Thirteen years later, he’s still there.

Sanzaru wanted to make a sequel. They had the ideas ready. But the sales weren't high enough, and Sony shifted focus. This leaves the game in a strange spot. It’s not just a sequel; it’s an unfinished bridge to a future that never happened. That gives the experience a bittersweet layer of "what if" that colors every jump and every paraglide.

Technical quirks you'll notice now

If you boot it up on a PS3 today, you’ll notice things that weren't as obvious back then. The loading screens are mini-games themselves, which was a clever way to mask the hardware's struggle with those massive levels. The motion controls for the "hacking" mini-games? They’re still a bit annoying. Using the Sixaxis to tilt a ball through a maze was a product of its time that we’ve thankfully moved past.

🔗 Read more: Why Legend of Zelda DS Games Still Frustrate and Fascinate Players Today

However, the soundtrack is an absolute banger. Peter McConnell returned, and he absolutely understood the assignment. Every era has its own musical identity—the twang of the desert, the flute-heavy tracks of Japan. It’s an auditory masterclass.

Is it worth playing in 2026?

Yes. But with caveats.

You can't go into Sly Cooper: Thieves in Time expecting the tight, focused masterpiece that was Sly 2: Band of Thieves. This is a broader, messier, more ambitious game. It tries to do too much. It has too many mini-games (seriously, the dancing rhythm games can be a slog). It has a story that takes some swings that don't always land.

But the core loop? The sneaking? The feeling of being a master thief in a world that looks like a Saturday morning cartoon? That’s still there. No one else makes games like this anymore. Everything now is either a 100-hour open-world RPG or a competitive shooter. A 15-hour character-driven platformer with a dedicated "binocucom" button is a rare breed.

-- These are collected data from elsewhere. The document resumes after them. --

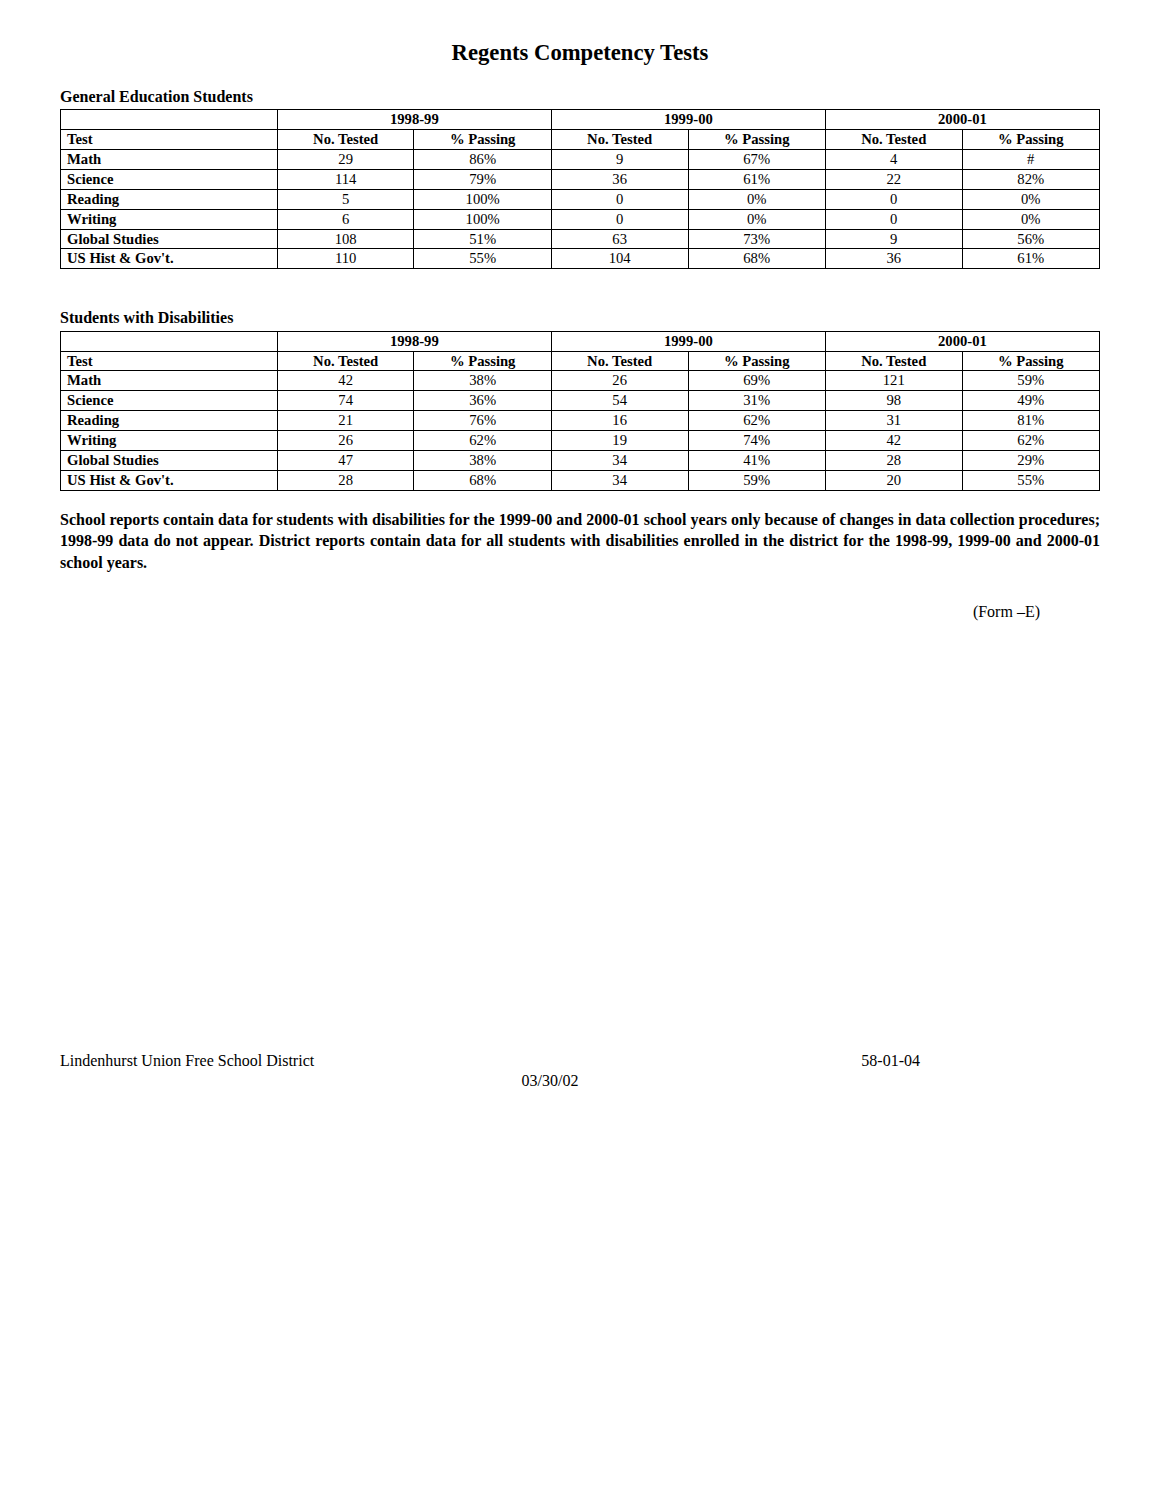Regents Competency Tests
General Education Students
| | 1998-99 | 1999-00 | 2000-01 |
| --- | --- | --- | --- |
| Test | No. Tested | % Passing | No. Tested | % Passing | No. Tested | % Passing |
| Math | 29 | 86% | 9 | 67% | 4 | # |
| Science | 114 | 79% | 36 | 61% | 22 | 82% |
| Reading | 5 | 100% | 0 | 0% | 0 | 0% |
| Writing | 6 | 100% | 0 | 0% | 0 | 0% |
| Global Studies | 108 | 51% | 63 | 73% | 9 | 56% |
| US Hist & Gov't. | 110 | 55% | 104 | 68% | 36 | 61% |
Students with Disabilities
| | 1998-99 | 1999-00 | 2000-01 |
| --- | --- | --- | --- |
| Test | No. Tested | % Passing | No. Tested | % Passing | No. Tested | % Passing |
| Math | 42 | 38% | 26 | 69% | 121 | 59% |
| Science | 74 | 36% | 54 | 31% | 98 | 49% |
| Reading | 21 | 76% | 16 | 62% | 31 | 81% |
| Writing | 26 | 62% | 19 | 74% | 42 | 62% |
| Global Studies | 47 | 38% | 34 | 41% | 28 | 29% |
| US Hist & Gov't. | 28 | 68% | 34 | 59% | 20 | 55% |
School reports contain data for students with disabilities for the 1999-00 and 2000-01 school years only because of changes in data collection procedures; 1998-99 data do not appear. District reports contain data for all students with disabilities enrolled in the district for the 1998-99, 1999-00 and 2000-01 school years.
(Form –E)
Lindenhurst Union Free School District
58-01-04
03/30/02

Getting the Most Out of the Experience

If you're dusting off the PS3 for a replay, or picking it up for the first time via streaming services, keep a few things in mind to actually enjoy it.

First, don't rush the hub worlds. The real magic of this game isn't in the scripted missions; it's in the exploration. Sanzaru hid bottles everywhere. Collect them. Not just for the sake of completionism, but because the abilities you unlock—like the paraglider upgrades—actually make the movement feel significantly better.

Second, play as the ancestors as much as possible. Sly is the heart of the game, but the ancestors are the soul. They provide the gameplay variety that keeps the "collect-a-thon" fatigue from setting in.

Third, ignore the Penelope twist. Just... accept it as a weird fan-fiction-style detour and focus on the relationship between Sly, Bentley, and Murray. The banter is still top-tier. The voice acting is impeccable, with the original cast returning to breathe life into these characters one last time.

Sly Cooper: Thieves in Time isn't a perfect game. It's a flawed, passionate tribute to a series that deserved more. It stands as a testament to a specific moment in PS3 history where the industry was caught between its mascot-platformer past and its cinematic-narrative future.

Actionable Steps for the Modern Player

  1. Check your firmware: If you're playing on original hardware, ensure your PS3 is updated to handle the cloud saves if you plan on using a Vita.
  2. Hunt the Masks: There are 60 hidden Sly masks throughout the game. Collecting them unlocks "cheats" and secret items, including the paraglider from the original game.
  3. The Secret Ending: To see the "Egypt" cliffhanger, you have to earn every single trophy in the game. It’s a grind, but for a true fan, it’s the only way to finish the story properly.
  4. Download the DLC: There was a "Bentley’s Hack Pack" released as a standalone or DLC. It’s worth a look if you actually enjoyed the mini-games, though most people find them the weakest part of the main game.

The tragedy of the Cooper line isn't that they were thieves; it's that their story stopped right when it was getting weird. Until Sony decides to pull the Cooper Van out of the garage again, this PS3 gem is the best—and only—closure we have.